Crônica para Dona Nicota
Tatiana Belinky, ilustrada por Cris e Jean
Foi nos anos finais da década de 40. (Há tanto tempo!) Meu primogênito Ricardo completara 6 anos de idade, e resolvemos matriculá-lo no primeiro ano primário da Escola Americana, do já então tradicional Mackenzie College, que ficava a três quadras da nossa casa. E Ricardinho, que era uma criança tímida e um tanto ensimesmada, não gostou nem um pouco da experiência de ficar "abandonado" num lugar estranho, no meio de gente desconhecida — uma coisa para ele muito assustadora. E não houve jeito de fazê- lo aceitar tão insólita situação.

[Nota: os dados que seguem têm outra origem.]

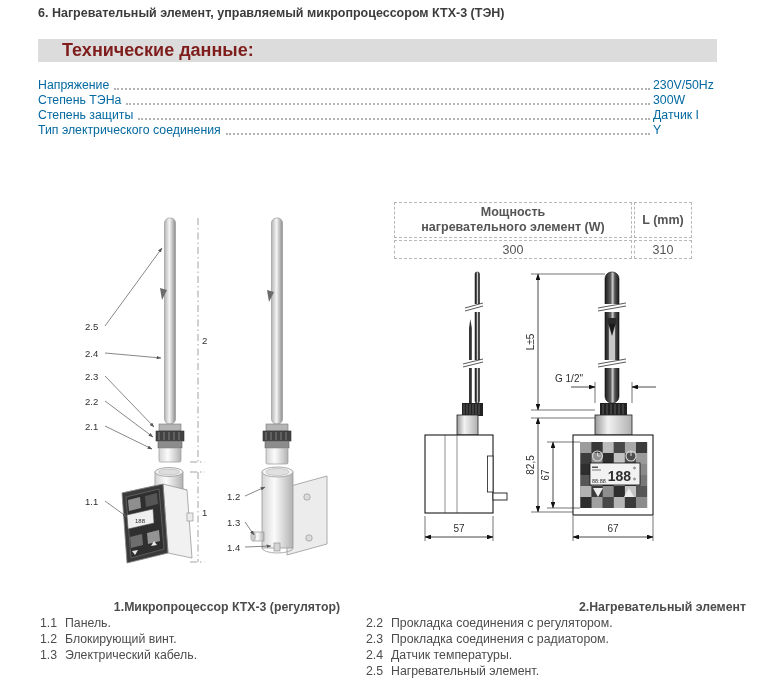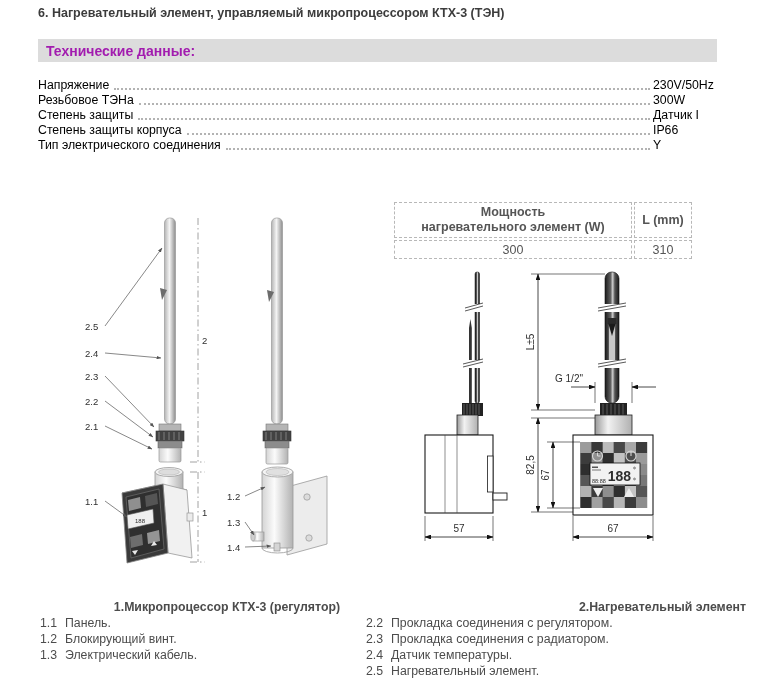--- a/index.html
+++ b/index.html
@@ -1,23 +1,23 @@
 <!DOCTYPE html>
 <html><head>
 <meta charset="utf-8">
 <style>
   html,body{margin:0;padding:0;background:#fff;}
   .page{position:relative;width:757px;height:692px;background:#ffffff;overflow:hidden;
         font-family:"Liberation Sans",sans-serif;color:#4c4c4c;padding-left:20px;}
   .title{position:absolute;left:38px;top:6px;font-size:12.5px;font-weight:bold;color:#3c3c3c;}
   .tech-bar{position:absolute;left:38px;top:39px;width:679px;height:23px;background:#dcdcdc;
             line-height:23px;padding-left:0;}
-  .tech-bar span{margin-left:8px;font-size:14px;font-weight:bold;color:#a21caf;}
+  .tech-bar span{margin-left:24px;font-size:18px;font-weight:bold;color:#7f1d1d;}
   .specs{position:absolute;left:38px;top:77px;width:677px;}
-  .spec-row{display:flex;align-items:flex-end;height:15px;font-size:12.3px;color:#000000;}
+  .spec-row{display:flex;align-items:flex-end;height:15px;font-size:12.3px;color:#0369a1;}
   .spec-label{white-space:nowrap;padding-right:3px;}
   .spec-dots{flex:1;border-bottom:2px dotted #b3b3b3;margin:0 3px 2px 2px;}
   .spec-value{width:62px;flex:none;white-space:nowrap;}
   table.power{position:absolute;left:392px;top:200px;border-collapse:separate;border-spacing:2px;}
   table.power th,table.power td{border:1px dashed #b8b8b8;font-size:12.5px;color:#555;
         text-align:center;vertical-align:middle;}
   table.power th{font-weight:bold;line-height:15px;padding:2px 4px;}
   table.power th.c1{width:228px;}
   table.power th.c2{width:48px;}
   table.power td{font-weight:normal;height:17px;padding:0;text-align:center;}
@@ -38,33 +38,28 @@
     <span>Технические данные:</span>
   </div>
 
   <div class="specs">
     <div class="spec-row">
       <span class="spec-label">Напряжение</span>
       <span class="spec-dots"></span>
       <span class="spec-value">230V/50Hz</span>
     </div>
     <div class="spec-row">
-      <span class="spec-label">Резьбовое ТЭНа</span>
+      <span class="spec-label">Степень ТЭНа</span>
       <span class="spec-dots"></span>
       <span class="spec-value">300W</span>
     </div>
     <div class="spec-row">
       <span class="spec-label">Степень защиты</span>
       <span class="spec-dots"></span>
       <span class="spec-value">Датчик I</span>
-    </div>
-    <div class="spec-row">
-      <span class="spec-label">Степень защиты корпуса</span>
-      <span class="spec-dots"></span>
-      <span class="spec-value">IP66</span>
     </div>
     <div class="spec-row">
       <span class="spec-label">Тип электрического соединения</span>
       <span class="spec-dots"></span>
       <span class="spec-value">Y</span>
     </div>
   </div>
 
   <table class="power">
     <tbody>

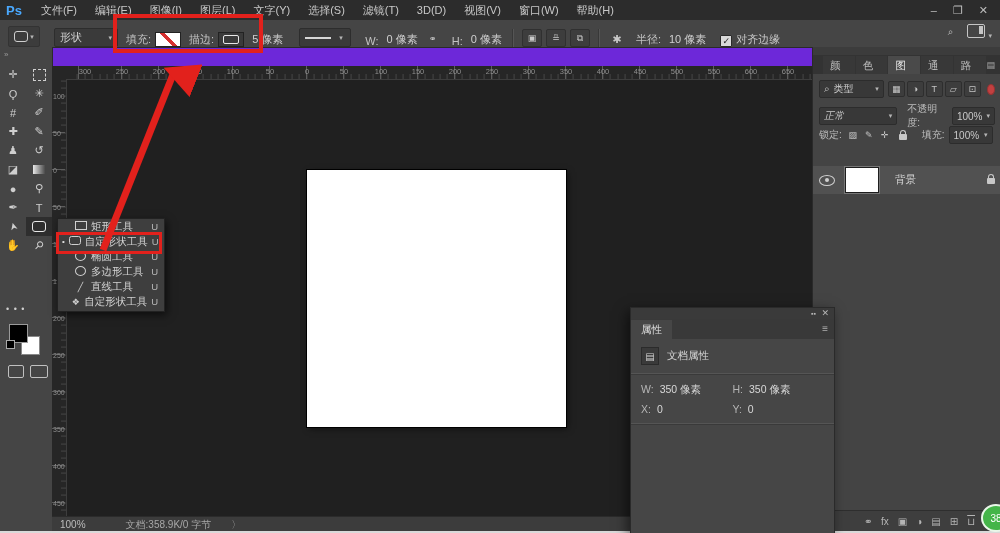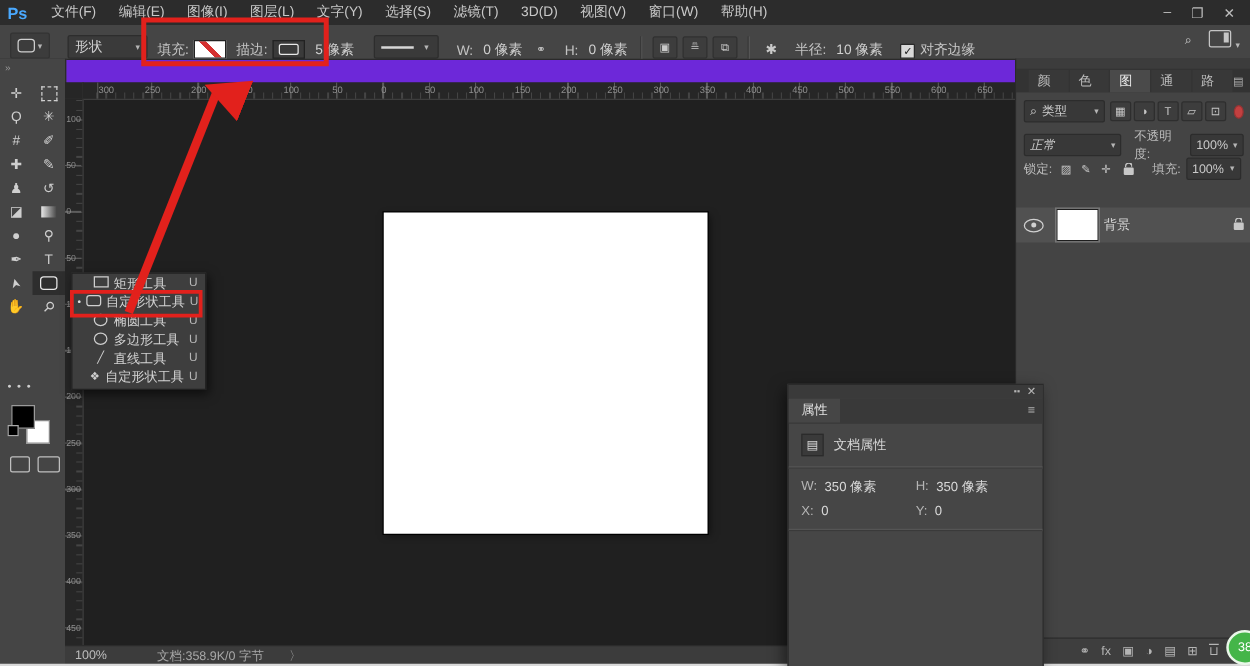--- a/index.html
+++ b/index.html
@@ -104,21 +104,21 @@
   #layer-thumb{width:32px;height:24px;background:#fff;border:1px solid #1e1e1e;outline:1px solid #777;}
   .css-lock{display:inline-block;width:8px;height:6px;background:#c8c8c8;border-radius:1px;position:relative;margin-top:4px;}
   .css-lock:before{content:"";position:absolute;top:-4px;left:1px;width:4px;height:3px;border:1.3px solid #c8c8c8;border-bottom:none;border-radius:3px 3px 0 0;}
   #layers-footer{position:absolute;left:0;bottom:1px;width:188px;height:22px;background:#3e3e3e;border-top:1px solid #2e2e2e;display:flex;align-items:center;justify-content:flex-end;gap:9px;padding-right:26px;box-sizing:border-box;color:#b5b5b5;font-size:10px;}
   .ovl{text-decoration:overline;}
 
   
   #props{left:630px;top:307px;width:203px;height:226px;background:#464646;border:1px solid #2a2a2a;box-shadow:-3px 4px 12px rgba(0,0,0,.55);z-index:4;}
   #props-titlestrip{height:11px;background:#3a3a3a;position:relative;}
   #props-titlestrip .tctl{position:absolute;top:0;font-size:9px;color:#b5b5b5;line-height:11px;}
-  #props-tabbar{height:20px;background:#393939;display:flex;align-items:flex-start;position:relative;}
+  #props-tabbar{height:20px;background:#393939;display:flex;align-items:center;position:relative;}
   #props-tab{height:19px;line-height:19px;background:#464646;padding:0 10px;font-size:10.5px;color:#e0e0e0;}
   #props-menu{position:absolute;right:6px;top:4px;color:#b0b0b0;font-size:10px;}
   #props-body{padding:8px 10px;color:#c9c9c9;font-size:10.5px;position:relative;}
   #doc-icon{width:16px;height:16px;background:#3a3a3a;border:1px solid #2b2b2b;display:inline-flex;align-items:center;justify-content:center;color:#d5d5d5;font-size:10px;}
   .props-divider{height:1px;background:#555;border-bottom:1px solid #3a3a3a;margin:8px -10px;}
   .dim-row{display:flex;margin:6px 0;}
   .dim-cell{width:95px;display:flex;gap:6px;}
   .dim-label{color:#b5b5b5;}
   .dim-value{color:#d8d8d8;}
 
@@ -433,21 +433,21 @@
           </span>
         <span class="lp-label" style="margin-left:8px;">填充:</span>
         <span class="well" style="width:34px;">
           <span>100%</span>
           <span class="chev" style="margin-left:auto;">▾</span>
         </span>
       </div>
       <div class="lp-row" id="layer-row">
         <span class="eye"></span>
         <span id="layer-thumb" style="margin-left:6px;"></span>
-        <span class="lp-label" style="margin-left:0;font-size:10.5px;color:#d5d5d5;">背景</span>
+        <span class="lp-label" style="margin-left:12px;font-size:10.5px;color:#d5d5d5;">背景</span>
         <span style="margin-left:auto;"><span class="css-lock"></span></span>
       </div>
       <div id="layers-footer">
 
       <span>⚭</span>
           <span>fx</span>
           <span>▣</span>
           <span>◑</span>
           <span>▤</span>
           <span>⊞</span>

Ele se recusava até mesmo a entrar na sala: ficava na porta, "fincava o pé", sem chorar mas também sem ceder... Eu já estava a ponto de desistir da empreitada, quando a professora da classe, dona Nicota, se levantou e veio falar conosco. E todo o jeito dela, a maneira como ela olhou para o Ricardinho, o timbre e o tom da sua voz, a expressão do seu rosto e até a sua figurinha baixinha, meio rechonchuda, não jovem demais, muito simples e despojada, causaram imediatamente uma sensível impressão no menino. A tensão sumiu do seu rostinho, seu corpo relaxou, e - ora vejam! - ele respondeu com um sorriso ao sorriso da dona Nicota!
- Vem ficar aqui comigo - ela disse. - Você vai gostar. - E acrescentou, para minha surpresa, – Eu mesma vou levar você para a sua casa. E amanhã cedo, eu mesma vou buscar você, para vir à escola comigo.
Eu não sabia como agradecer. E nem foi preciso — o que dona Nicota disse, ela cumpriu.
E durante vários dias, até semanas, ela passou pela nossa casa, pouco antes do início das aulas, e levou o Ricardinho pela mão, a pé, até a escola e a sua sala.
E o trouxe de volta, da mesma maneira. E até quando, certo dia, o menino estava adoentado e não pôde ir à escola, ela voltou para lhe dar uma “aula particular”, em casa — para ele não se atrasar no programa.
Tudo isso na maior simplicidade, como se fosse a coisa mais natural do mundo...
O Ricardinho adorava a dona Nicota - e não era para menos.
Dona Nicota era a mais perfeita e linda encarnação da "professora primária" ideal - a mais nobre e fundamental das profissões: a de ser a primeira a preparar uma criança pequena nas suas primeiras incursões na vida real - com competência, dedicação, compreensão, paciência e carinho. E a consciência plena de estar dando à criança uma verdadeira base para o futuro cidadão.
Por que estou contando tudo isso a vocês, hoje?
Porque, no Dia do Professor, eu senti que não poderia prestar maior homenagem a todos os "mestres-escolas" do Brasil do que incluí-los nesta "crônica-tributo" a dona Nicota, exemplo e paradigma de uma modesta e maravilhosa professora “montessoriana” e um grande ser humano.
Ricardo saiu de sob a asa de dona Nicota lendo e escrevendo.
E hoje, jornalista, tradutor e escritor, esse avô de três netos continua se lembrando de dona Nicota, com carinho e gratidão.
Essa dona Nicota que a estas horas deve estar dando aulas montessorianas aos anjinhos do céu.